Türk Birliği’nin kurulabilmesi için ülkü bilincine sahip insanların yetiştirilmesi en öncelikli husustur. Bu ülkü bilincine sahip olan insanların öncelikle kendi ayakları üzerinde sağlam şekilde durabilmesi için her anlamda kendini geliştirmeli, devletine ve milletine yararlı bir birey haline gelip çeşitli kurum ve kuruluşlarda yüksek yerlere sahip olup, vasıflarıyla ülke yönetimine ülkücü zihniyetle talip olmalıdır.
Ülkücü nesil son yıllarda ciddi bir gelişme kaydetmektedir. Bu gelişmeler, bencil, nankör ve batılı zihniyete sahip olanlarca görülüp engellenmek istense de başarılı olunamayacaktır. Çünkü ülkücü nesil hazır olup, ağabeyleri ve liderleri tarafından gerekli açıklamalara uymuştur. Artık ülkücüler sokakta değildir.

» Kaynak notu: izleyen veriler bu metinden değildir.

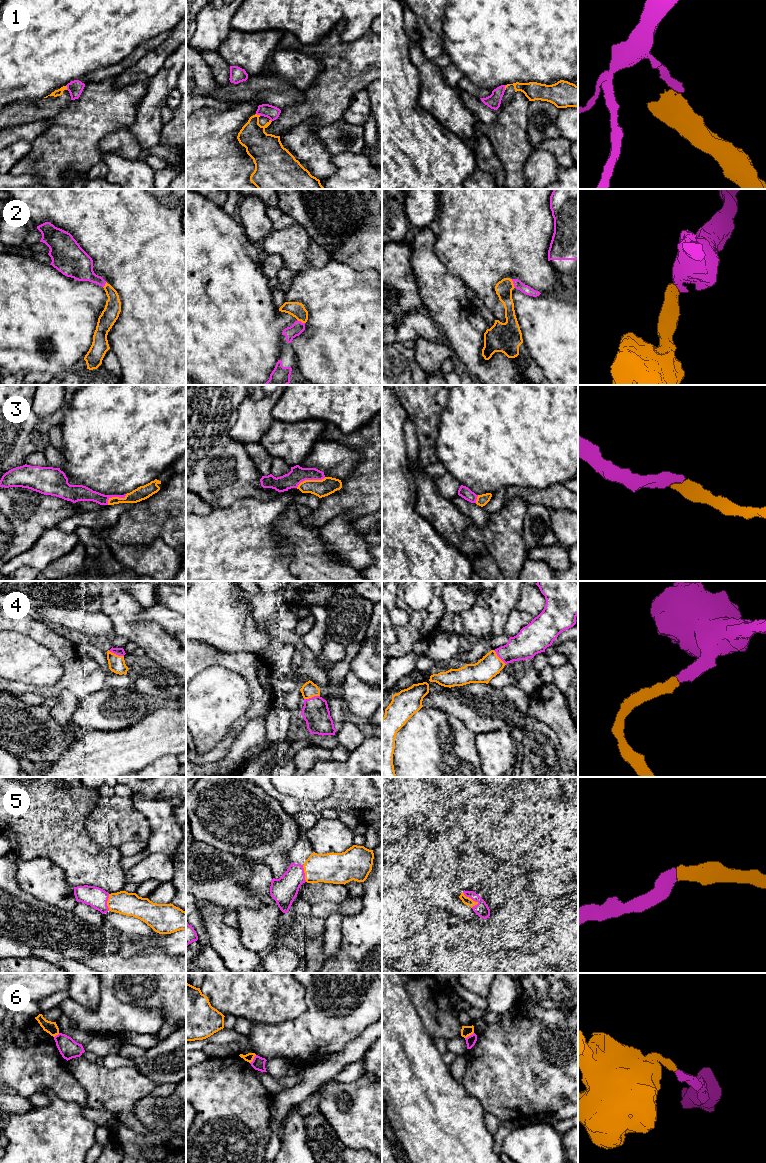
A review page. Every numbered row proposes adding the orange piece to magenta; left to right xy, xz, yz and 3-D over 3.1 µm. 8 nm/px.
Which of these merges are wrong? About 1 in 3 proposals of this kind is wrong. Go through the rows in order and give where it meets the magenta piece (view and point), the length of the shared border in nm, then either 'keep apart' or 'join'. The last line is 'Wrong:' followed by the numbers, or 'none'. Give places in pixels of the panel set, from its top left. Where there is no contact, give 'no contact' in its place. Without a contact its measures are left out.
1: meets magenta in yz at (504, 87); contact 40 nm long; keep apart
2: meets magenta in yz at (513, 283); contact 80 nm long; join
3: meets magenta in xz at (310, 479); contact 260 nm long; join
4: meets magenta in xz at (312, 697); contact 130 nm long; join
5: meets magenta in yz at (470, 897); contact 160 nm long; join
6: meets magenta in yz at (470, 1035); contact 90 nm long; keep apart
Wrong: 1, 6

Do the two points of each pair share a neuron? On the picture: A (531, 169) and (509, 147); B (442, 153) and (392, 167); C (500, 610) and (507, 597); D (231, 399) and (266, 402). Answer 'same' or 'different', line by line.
A: different
B: same
C: same
D: different

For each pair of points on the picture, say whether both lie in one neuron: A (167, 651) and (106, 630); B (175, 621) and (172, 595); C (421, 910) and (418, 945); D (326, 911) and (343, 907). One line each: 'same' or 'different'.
A: different
B: different
C: same
D: same

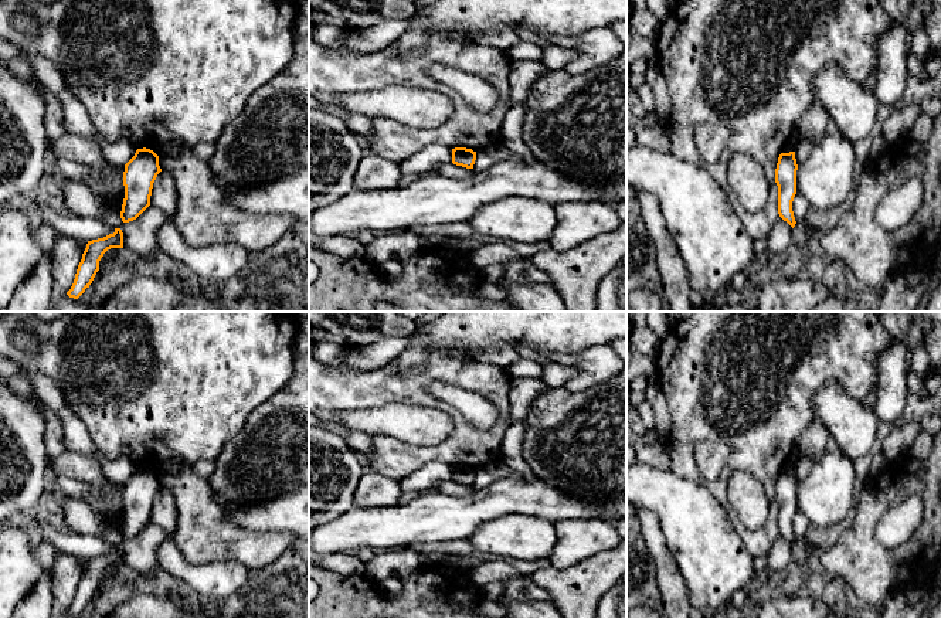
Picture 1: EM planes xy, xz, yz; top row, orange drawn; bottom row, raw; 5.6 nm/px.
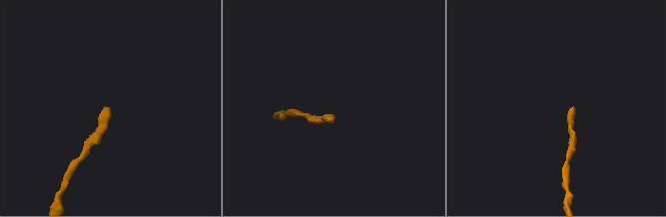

Gerek sosyal medya yoluyla gerekse politikacılarının çok çalışması ve halkla iç içe olmasıyla ülkücüler aktif hale gelmiştir. Ülkücü nesil yılmadan azim ile çalışmakta ve kutlu dava yolunda koşar adımlarla ilerlemektedir. Özünü asla unutmadan geleceğin garantisi olduğunun bilincindedir.
Milletin kaderinde söz sahibi olacak aydınların milliyetçi ve ülkücü olmaları şarttır. Ülkücü inandığı değerler uğruna ölmeyi bile göze almıştır. Yıllardan beri ülkücü kadroların yetiştirilmesi hep zorlaştırılmıştır ve geri kalmışlığımızın nedeni olmuştur. Varlık içinde yokluk, bolluktayken de kıtlık çekişimizin sebebi budur. Kimi zaman faziletli ve inançlı insanlar vazifeye gelmiş ve kısa dönemlerde de olsa yönetimde bulunmuştur. Milletimizin en azından içinin ferah olduğu zamanlar o zamanlardır ama ne yazık ki faziletli insanlar ülkü sahibi olmadıklarından ve gerekli bilgi birikimine sahip olamadıklarından dolayı görevde uzun süre kalamamışlardır. Artık kaybedilecek vakit yoktur. Türk milletinin ve hatta İslam aleminin kaderini tayin edecek iman dolu, bilgili, ahlaklı, faziletli, ülkücü ve milliyetçi aydınların yerini alma vakti gelmiştir. Artık kadro yetiştirilmiş, gençler heves ve aşk ile milleti ve devleti için gereğini yapmaya hazırdır. Tek kurtuluş yolumuz ülkü sahibi olup, yılmadan çalışmaktır. Allah Kur-an’da buyurmuştur; ‘’İste kulum vereyim.’’ (Mü’min 60) Ergenekon destanında dağı eriten milletin torunları inanıp, yılmadan çalıştıktan sonra yapamayacağı hiçbir şey yoktur.